Indeed, one of the keys to the Spin 7's slenderness is that it's forgone fans completely. The silence is welcome but despite the power-efficient Kaby Lake processor the chassis does tend to heat up noticeably even under light use. Push it harder with heavyweight applications, and it gets uncomfortably hot. According to our measurements, the temperature of the area just above the keyboard hit almost 50 degrees Celcius, even with a relatively minor load on the processor.

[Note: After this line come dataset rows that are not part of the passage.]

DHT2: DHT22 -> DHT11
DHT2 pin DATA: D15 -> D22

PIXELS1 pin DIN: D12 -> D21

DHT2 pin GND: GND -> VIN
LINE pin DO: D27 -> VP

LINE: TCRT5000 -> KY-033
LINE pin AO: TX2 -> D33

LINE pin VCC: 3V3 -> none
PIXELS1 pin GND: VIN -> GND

As you'd expect with a chassis this pared-down, there's hardly any room for ports on the Spin 7. You're left with just two USB Type-C slots, which is an acceptable number, although more would be welcome - especially given that you'll need to use one when charging the unit.
Things start to look up when we get to the 14in Full HD display, which is really rather good. As it covers 95.3% of the sRGB colour spectrum, colours are vibrant and natural, and the maximum brightness of 321cd/m2 means legibility shouldn't be a problem even on sunny days. Contrast is great too, which helps to eke out plenty of detail from the darkest shadows to the brightest highlights. The glossy screen finish does mean that glare could prove an issue under harsh fluorescent lighting, though.

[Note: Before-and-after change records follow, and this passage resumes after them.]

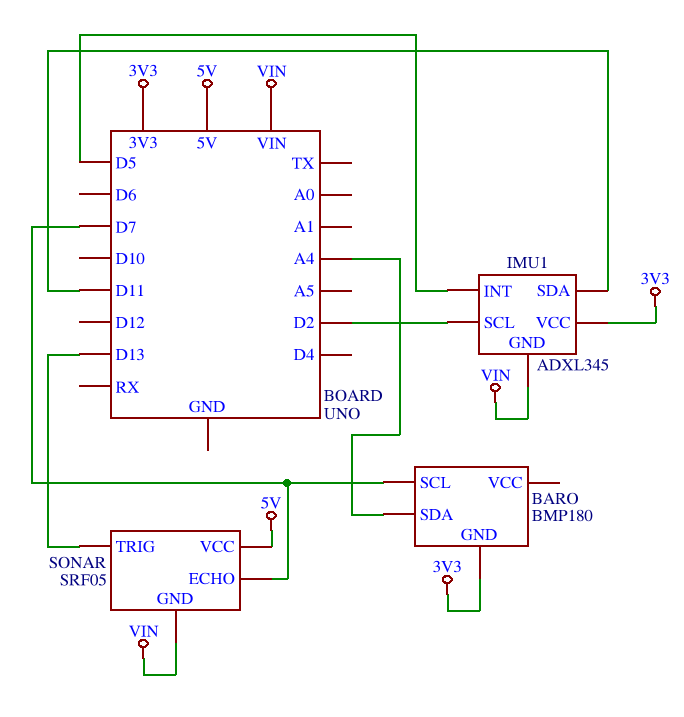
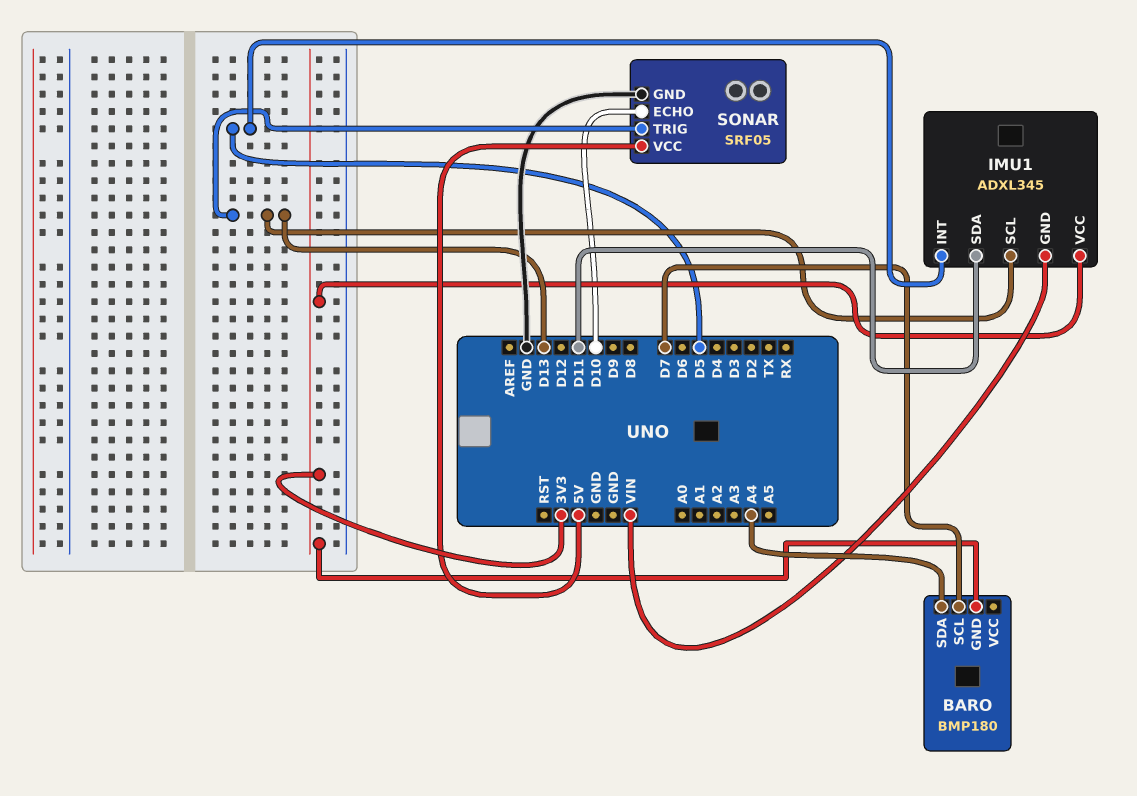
IMU1 pin SCL: D2 -> D13
SONAR pin ECHO: D7 -> D10
SONAR pin GND: VIN -> GND

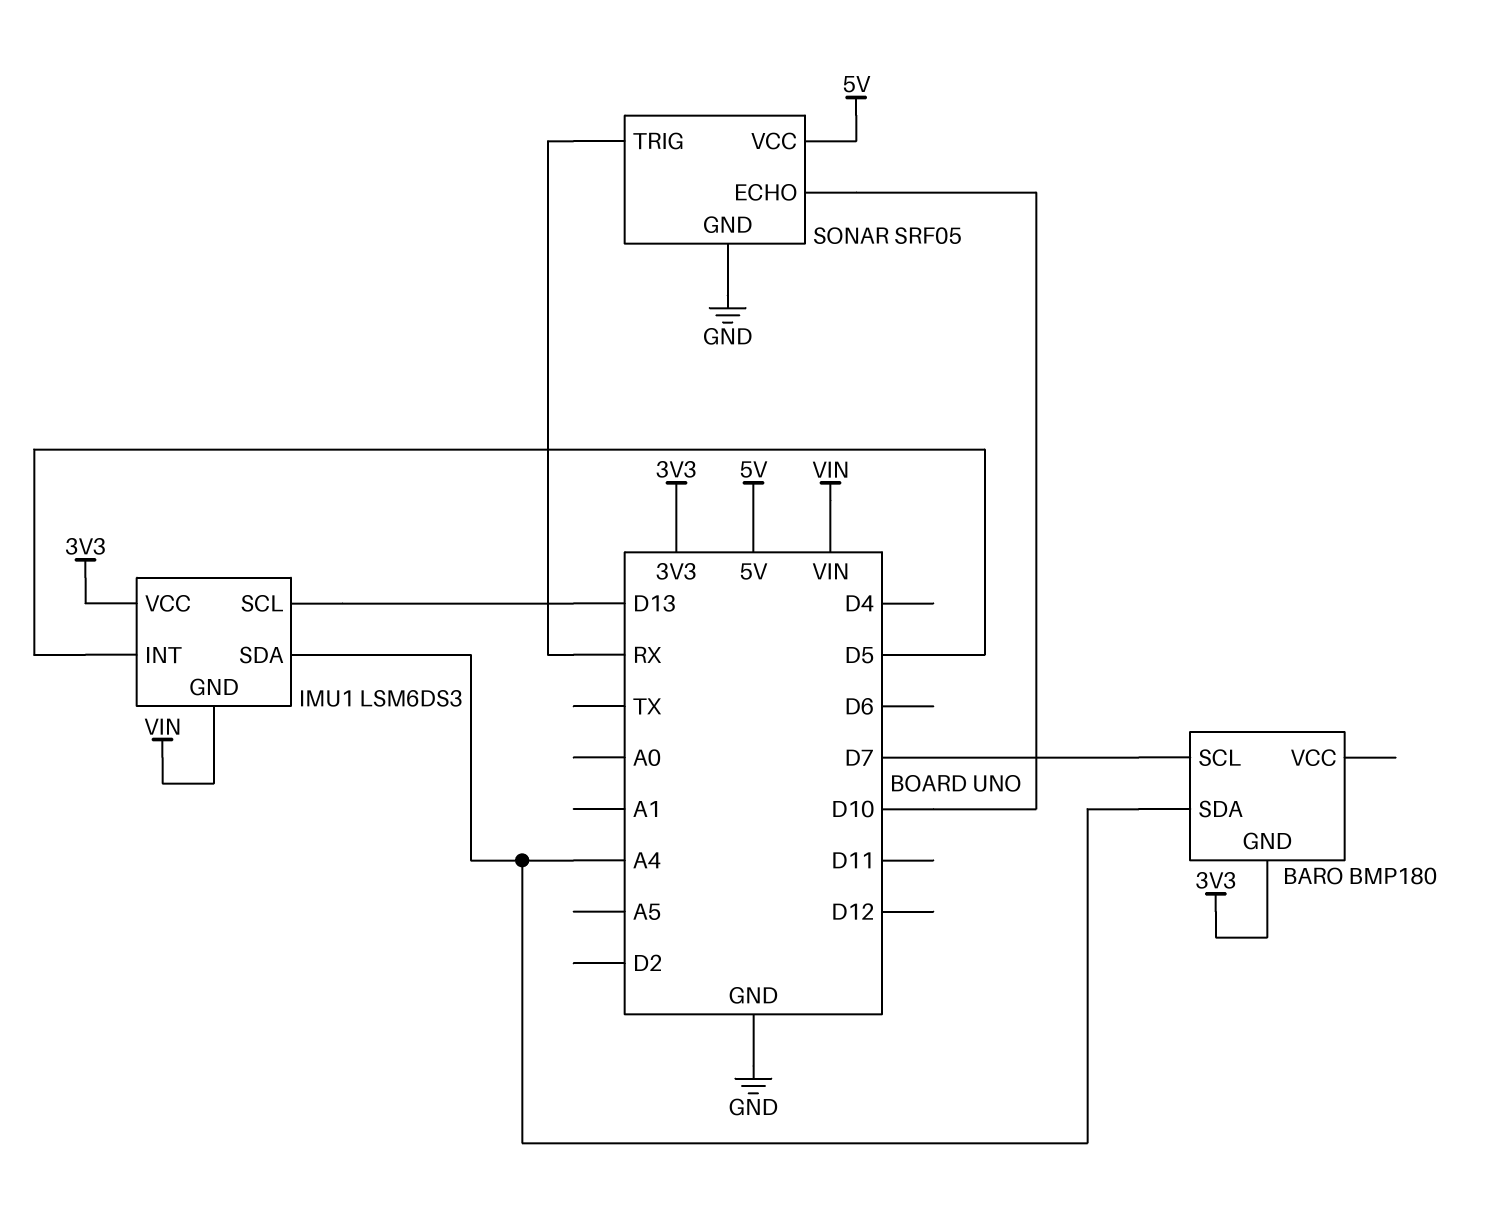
IMU1: ADXL345 -> LSM6DS3
IMU1 pin SDA: D11 -> A4
SONAR pin TRIG: D13 -> RX

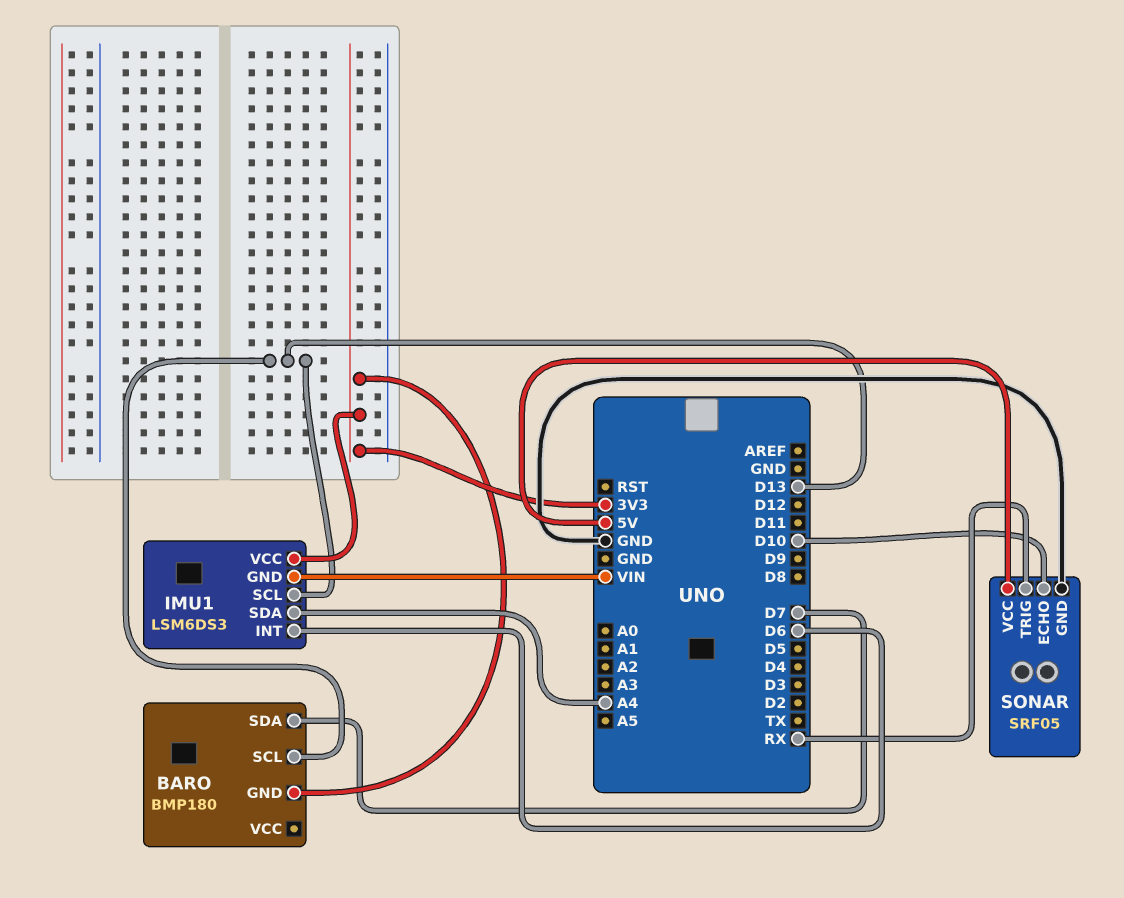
BARO pin SCL: D7 -> D13
BARO pin SDA: A4 -> D7
IMU1 pin INT: D5 -> D6

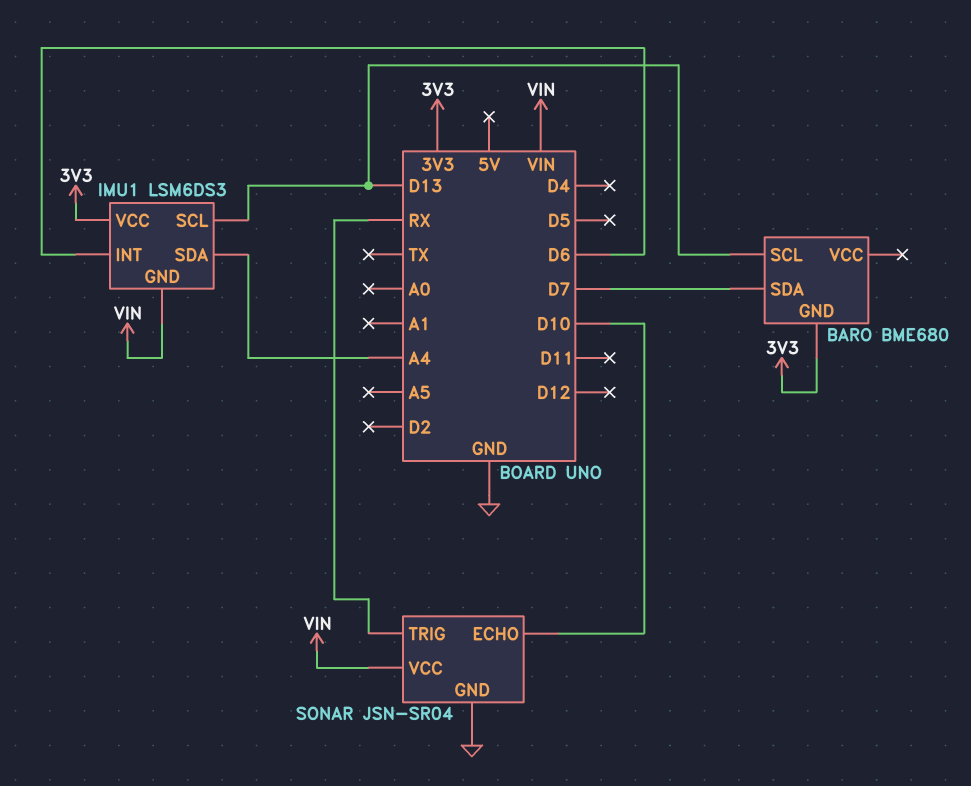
BARO: BMP180 -> BME680
SONAR: SRF05 -> JSN-SR04
SONAR pin VCC: 5V -> VIN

The decision to stick with a 1080p panel over a more impressive QHD or 4K resolution helps to extend the battery life, and it's clearly a necessary compromise. Although the Spin 7's score of 6hrs 57mins in our battery tests is firmly respectable for a notebook this thin, a higher resolution would unquestionably have shaved this down by at least a couple of hours.
If an ultra high-definition display is a sticking point, however, higher resolution displays can be found in rival machines at the expense of processing power and touchscreen functionality.
The Acer Spin 7 gets many things right; it's lovely to look at, the trackpad is a joy to use, and it's one of the thinnest convertibles we've ever seen. However, it's a machine that is built on compromise, which ultimately proves to be its downfall.
Issues with build quality - such as the lack of keyboard backlighting and the disastrous hinge - make it feel cheap. At the same time, its £1,200 price tag puts it in the same ballpark as the 12in MacBook and the Surface Pro 4, both of which are much more refined machines.
The Spin 7 is too flawed to be a credible convertible, and too underpowered to rival the best ultrabooks.